Rose Pastor, an impoverished Russian Jew, emigrated to the US in 1890 at age 11. With little formal education, she wrote articles and poetry while working as a cigar maker, eventually gaining a position as a reporter for a New York Yiddish newspaper. When assigned to interview Graham Phelps Stokes, a settlement house volunteer and a member of one of America's oldest, wealthiest families, the two fell in love, married, and lived out the American Dream, with houses in Connecticut and Manhattan. Both became socialists, working with and entertaining a wide range of radical, non-violent reformers, including Emma Goldman, Upton Sinclair, Margaret Sanger, Jacob Riis, W. E. B. DuBois, and Big Bill Haywood. Though both were committed, Rose's speeches, writings, and political activity overshadowed Graham. During the Great War Graham lost interest in radical endeavors and joined the New York National Guard, while Rose became a staunch supporter of Bolshevism. Diverging political philosophies led to divorce. Graham later became more conservative, living an opulent life, while Rose remained radical, lost economic security, and died in penury. This Cinderella-Prince-Charming metaphor, which does not end well, represents the widening divide the US faces today. Summing Up: Highly recommended. General readers through graduate students. --Duncan R. Jamieson, Ashland University

Copyright American Library Association, used with permission.
Review by Booklist Review

While names like Emma Goldman and Eugene V. Debs might have a familiar ring to history fans, Rose Pastor Stokes is one of the less-remembered figures of early twentieth-century America. Her rags to riches tale captivated her time, as this Russian Jewish immigrant living on the Lower East Side of Manhattan met and married James Graham Phelps Stokes, the son of one of New York's wealthiest families. With the sure hand of an experienced guide, award-winning author Hochschild (Spain in Our Hearts, 2016) takes readers through the socialist circles of New York City in the Progressive Era, from madcap heiress Mabel Dodge's salons to union leader Big Bill Haywood's multiple arrests, while chronicling the rise and fall of Rose Pastor Stokes' celebrity. United in their commitment to socialism, the Stokeses went on speaking tours across America, as Rose attempted to balance her newfound wealth with her intense empathy towards the working class she had so recently departed.
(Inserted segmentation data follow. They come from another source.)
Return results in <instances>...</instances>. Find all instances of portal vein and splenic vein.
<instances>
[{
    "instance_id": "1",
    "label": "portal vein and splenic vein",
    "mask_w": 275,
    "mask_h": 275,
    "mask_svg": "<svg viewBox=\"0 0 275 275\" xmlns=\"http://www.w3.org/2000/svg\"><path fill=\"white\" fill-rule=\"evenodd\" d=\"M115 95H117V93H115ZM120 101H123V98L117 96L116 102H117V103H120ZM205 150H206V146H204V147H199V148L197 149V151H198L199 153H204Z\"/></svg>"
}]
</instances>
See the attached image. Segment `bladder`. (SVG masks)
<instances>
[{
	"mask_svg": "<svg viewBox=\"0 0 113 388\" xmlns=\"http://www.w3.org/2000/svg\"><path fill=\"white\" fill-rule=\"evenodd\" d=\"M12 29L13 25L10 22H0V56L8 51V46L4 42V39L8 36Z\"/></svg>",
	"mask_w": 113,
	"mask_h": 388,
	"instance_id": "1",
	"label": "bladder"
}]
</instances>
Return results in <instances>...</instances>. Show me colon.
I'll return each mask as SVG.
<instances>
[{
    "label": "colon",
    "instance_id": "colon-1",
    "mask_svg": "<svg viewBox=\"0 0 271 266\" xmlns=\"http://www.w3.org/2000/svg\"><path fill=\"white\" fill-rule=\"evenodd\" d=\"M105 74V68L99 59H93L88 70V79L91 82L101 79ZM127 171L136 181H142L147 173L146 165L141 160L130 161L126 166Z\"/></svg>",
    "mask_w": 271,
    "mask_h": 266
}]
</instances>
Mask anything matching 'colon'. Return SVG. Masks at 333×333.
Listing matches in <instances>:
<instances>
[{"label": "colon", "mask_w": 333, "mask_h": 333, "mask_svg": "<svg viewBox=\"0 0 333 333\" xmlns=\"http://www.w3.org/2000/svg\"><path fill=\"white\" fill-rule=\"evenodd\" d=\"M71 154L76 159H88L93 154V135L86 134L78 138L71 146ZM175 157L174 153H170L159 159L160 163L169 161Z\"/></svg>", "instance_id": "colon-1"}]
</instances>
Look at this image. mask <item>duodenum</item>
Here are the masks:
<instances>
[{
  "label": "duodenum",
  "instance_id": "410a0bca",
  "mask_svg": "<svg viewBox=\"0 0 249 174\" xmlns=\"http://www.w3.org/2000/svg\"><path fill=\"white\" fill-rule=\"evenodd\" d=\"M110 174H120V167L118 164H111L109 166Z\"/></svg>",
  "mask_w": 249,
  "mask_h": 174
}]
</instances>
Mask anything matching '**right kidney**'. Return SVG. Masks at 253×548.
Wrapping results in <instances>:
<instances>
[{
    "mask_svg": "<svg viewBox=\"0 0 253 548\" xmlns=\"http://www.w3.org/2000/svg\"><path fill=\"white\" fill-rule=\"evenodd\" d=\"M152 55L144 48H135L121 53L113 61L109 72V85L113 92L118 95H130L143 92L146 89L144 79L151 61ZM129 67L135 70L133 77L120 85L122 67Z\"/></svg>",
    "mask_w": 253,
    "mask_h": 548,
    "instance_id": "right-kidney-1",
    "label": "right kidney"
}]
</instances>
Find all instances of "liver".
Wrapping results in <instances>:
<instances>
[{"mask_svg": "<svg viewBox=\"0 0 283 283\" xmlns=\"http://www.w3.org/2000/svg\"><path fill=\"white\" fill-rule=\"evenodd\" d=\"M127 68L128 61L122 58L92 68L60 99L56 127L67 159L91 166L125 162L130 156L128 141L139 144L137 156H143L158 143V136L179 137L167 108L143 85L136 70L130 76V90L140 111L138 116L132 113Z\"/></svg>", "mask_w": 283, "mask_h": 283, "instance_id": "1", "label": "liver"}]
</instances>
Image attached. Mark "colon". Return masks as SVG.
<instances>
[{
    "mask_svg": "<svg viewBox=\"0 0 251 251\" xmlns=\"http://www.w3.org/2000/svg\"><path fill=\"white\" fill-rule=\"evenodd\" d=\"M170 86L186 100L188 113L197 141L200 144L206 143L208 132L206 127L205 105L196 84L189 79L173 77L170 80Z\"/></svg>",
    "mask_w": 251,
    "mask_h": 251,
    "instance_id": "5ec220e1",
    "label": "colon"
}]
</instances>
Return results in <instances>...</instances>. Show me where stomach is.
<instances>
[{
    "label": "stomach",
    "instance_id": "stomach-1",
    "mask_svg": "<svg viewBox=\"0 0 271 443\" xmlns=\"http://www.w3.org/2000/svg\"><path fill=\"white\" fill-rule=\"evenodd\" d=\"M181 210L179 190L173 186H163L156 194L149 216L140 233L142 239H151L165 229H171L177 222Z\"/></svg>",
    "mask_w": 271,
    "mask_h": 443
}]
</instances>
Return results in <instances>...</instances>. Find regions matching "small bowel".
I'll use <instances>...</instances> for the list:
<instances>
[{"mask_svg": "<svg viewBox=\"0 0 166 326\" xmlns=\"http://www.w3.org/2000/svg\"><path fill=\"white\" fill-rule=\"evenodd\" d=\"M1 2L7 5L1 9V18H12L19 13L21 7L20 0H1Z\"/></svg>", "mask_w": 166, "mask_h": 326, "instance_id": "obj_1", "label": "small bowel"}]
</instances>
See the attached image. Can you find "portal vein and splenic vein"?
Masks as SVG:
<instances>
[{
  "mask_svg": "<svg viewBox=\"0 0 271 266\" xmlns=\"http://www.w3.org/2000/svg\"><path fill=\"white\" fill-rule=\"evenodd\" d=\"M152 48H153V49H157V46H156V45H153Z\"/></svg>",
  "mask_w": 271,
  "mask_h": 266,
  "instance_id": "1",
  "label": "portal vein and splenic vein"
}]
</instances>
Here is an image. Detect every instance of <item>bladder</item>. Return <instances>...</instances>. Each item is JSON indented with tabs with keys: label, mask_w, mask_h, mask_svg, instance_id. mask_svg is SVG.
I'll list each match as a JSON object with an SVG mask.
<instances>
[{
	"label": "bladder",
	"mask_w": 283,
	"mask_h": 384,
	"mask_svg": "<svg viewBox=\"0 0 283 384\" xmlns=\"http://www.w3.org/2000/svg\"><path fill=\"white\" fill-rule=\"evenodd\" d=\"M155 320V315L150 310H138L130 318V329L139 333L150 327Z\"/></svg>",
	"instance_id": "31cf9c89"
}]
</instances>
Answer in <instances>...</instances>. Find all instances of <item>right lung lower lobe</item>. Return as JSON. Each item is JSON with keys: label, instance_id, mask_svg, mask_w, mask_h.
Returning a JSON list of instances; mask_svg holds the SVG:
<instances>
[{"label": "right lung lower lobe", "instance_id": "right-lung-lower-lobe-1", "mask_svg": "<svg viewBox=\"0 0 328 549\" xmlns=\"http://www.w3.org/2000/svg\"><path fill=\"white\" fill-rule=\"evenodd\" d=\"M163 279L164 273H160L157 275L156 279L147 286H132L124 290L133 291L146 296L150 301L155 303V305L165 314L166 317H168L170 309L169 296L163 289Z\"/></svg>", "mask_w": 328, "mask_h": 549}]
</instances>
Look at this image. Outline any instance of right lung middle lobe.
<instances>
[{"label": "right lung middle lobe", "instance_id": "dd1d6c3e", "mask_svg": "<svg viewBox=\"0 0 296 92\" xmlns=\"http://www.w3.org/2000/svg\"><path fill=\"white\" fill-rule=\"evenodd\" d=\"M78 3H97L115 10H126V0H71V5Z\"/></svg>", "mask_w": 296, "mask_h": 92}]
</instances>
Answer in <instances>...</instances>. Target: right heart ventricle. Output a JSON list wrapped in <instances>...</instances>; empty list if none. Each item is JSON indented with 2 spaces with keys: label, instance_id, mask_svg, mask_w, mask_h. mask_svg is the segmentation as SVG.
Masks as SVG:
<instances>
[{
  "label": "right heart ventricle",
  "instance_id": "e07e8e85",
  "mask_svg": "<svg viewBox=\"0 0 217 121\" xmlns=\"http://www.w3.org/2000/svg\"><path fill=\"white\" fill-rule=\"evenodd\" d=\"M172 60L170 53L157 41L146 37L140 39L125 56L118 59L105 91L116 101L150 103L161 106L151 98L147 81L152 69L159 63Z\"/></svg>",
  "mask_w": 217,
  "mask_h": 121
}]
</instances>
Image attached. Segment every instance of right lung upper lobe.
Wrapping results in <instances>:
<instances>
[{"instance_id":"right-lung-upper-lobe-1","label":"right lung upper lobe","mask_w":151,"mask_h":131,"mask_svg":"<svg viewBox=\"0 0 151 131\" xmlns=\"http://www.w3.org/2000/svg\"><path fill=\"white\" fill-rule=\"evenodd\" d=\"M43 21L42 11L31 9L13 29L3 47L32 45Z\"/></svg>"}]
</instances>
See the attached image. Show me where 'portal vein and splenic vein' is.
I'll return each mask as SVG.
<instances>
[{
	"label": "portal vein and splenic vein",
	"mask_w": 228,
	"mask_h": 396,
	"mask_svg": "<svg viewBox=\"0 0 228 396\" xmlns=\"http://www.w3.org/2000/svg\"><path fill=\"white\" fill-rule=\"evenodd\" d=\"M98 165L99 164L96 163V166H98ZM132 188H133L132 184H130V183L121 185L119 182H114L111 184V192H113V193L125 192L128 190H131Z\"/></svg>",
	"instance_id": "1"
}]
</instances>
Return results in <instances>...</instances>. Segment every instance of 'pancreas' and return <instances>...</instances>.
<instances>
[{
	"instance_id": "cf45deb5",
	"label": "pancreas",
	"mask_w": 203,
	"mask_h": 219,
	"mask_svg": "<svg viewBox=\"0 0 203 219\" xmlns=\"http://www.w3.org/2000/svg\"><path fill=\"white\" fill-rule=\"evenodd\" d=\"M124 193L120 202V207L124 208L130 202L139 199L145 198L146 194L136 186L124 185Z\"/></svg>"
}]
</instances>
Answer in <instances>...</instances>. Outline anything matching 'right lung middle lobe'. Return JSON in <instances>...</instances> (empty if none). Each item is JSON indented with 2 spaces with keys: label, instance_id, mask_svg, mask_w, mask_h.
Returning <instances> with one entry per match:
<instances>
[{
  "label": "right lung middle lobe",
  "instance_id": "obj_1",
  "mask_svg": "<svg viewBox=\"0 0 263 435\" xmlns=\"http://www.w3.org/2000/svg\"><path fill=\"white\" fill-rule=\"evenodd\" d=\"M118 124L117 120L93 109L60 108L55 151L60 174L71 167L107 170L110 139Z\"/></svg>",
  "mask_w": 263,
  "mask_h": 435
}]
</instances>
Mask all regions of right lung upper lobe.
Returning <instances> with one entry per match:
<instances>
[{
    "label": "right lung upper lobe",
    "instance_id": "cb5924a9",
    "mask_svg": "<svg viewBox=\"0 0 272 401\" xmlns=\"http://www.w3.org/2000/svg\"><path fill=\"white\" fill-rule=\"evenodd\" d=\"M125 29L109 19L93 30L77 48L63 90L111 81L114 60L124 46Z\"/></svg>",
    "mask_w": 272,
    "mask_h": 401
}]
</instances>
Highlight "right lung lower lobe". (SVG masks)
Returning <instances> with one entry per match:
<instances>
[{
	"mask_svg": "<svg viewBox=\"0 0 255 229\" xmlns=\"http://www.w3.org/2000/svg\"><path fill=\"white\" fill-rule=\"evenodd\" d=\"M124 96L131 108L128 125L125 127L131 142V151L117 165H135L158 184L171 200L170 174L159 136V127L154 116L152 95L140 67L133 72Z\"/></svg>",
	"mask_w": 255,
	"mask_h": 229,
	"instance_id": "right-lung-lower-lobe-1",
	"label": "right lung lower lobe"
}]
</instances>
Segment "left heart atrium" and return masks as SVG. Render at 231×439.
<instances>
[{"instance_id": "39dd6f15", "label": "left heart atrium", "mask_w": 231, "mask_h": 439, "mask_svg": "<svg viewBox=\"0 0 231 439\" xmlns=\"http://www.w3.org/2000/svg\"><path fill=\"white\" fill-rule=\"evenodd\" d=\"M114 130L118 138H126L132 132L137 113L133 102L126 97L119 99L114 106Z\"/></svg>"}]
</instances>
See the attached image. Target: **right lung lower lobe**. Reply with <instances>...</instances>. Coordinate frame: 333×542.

Hochschild's captivating and fast-paced biography is a true delight and an excellent addition to women's history shelves.--Alice Burton Copyright 2020 Booklist

From Booklist, Copyright (c) American Library Association. Used with permission.
Review by Publisher's Weekly Review

Historian Hochschild (Lessons from a Dark Time and Other Essays) delivers a polished and accessible biography of early-20th-century radical Rose Pastor Stokes. A Russian-Jewish immigrant, Rose went to work in a Cleveland cigar factory in 1890 at age 11. The experience sparked her interest in writing about labor rights and socialist politics, and in 1903 she took a newspaper job in New York City, where she met and married James Graham Phelps Stokes, a millionaire involved in the progressive settlement house movement. The couple's social circle included left-wing activists Eugene Debs, Margaret Sanger, and Upton Sinclair, and Hochschild provides captivating details about the 1909 N.Y.C. garment workers' strike, the International Workers of the World, and the American Birth Control League. Though Graham stood by his wife when she was convicted in 1918 for violating the Espionage Act (she claimed the U.S. government served "profiteers" rather than "the people"), disagreements over the Soviet Union (Rose was a founding member of the Communist Party of America) and American involvement in WWI caused the marriage to unravel. The depth and richness of Hochschild's portrait is somewhat compromised by his commitment to the reductive Cinderella trope, but few histories capture the era's combustible mix of idealism and inequality better. Agent: Georges Borchardt, Georges Borchardt. (Mar.)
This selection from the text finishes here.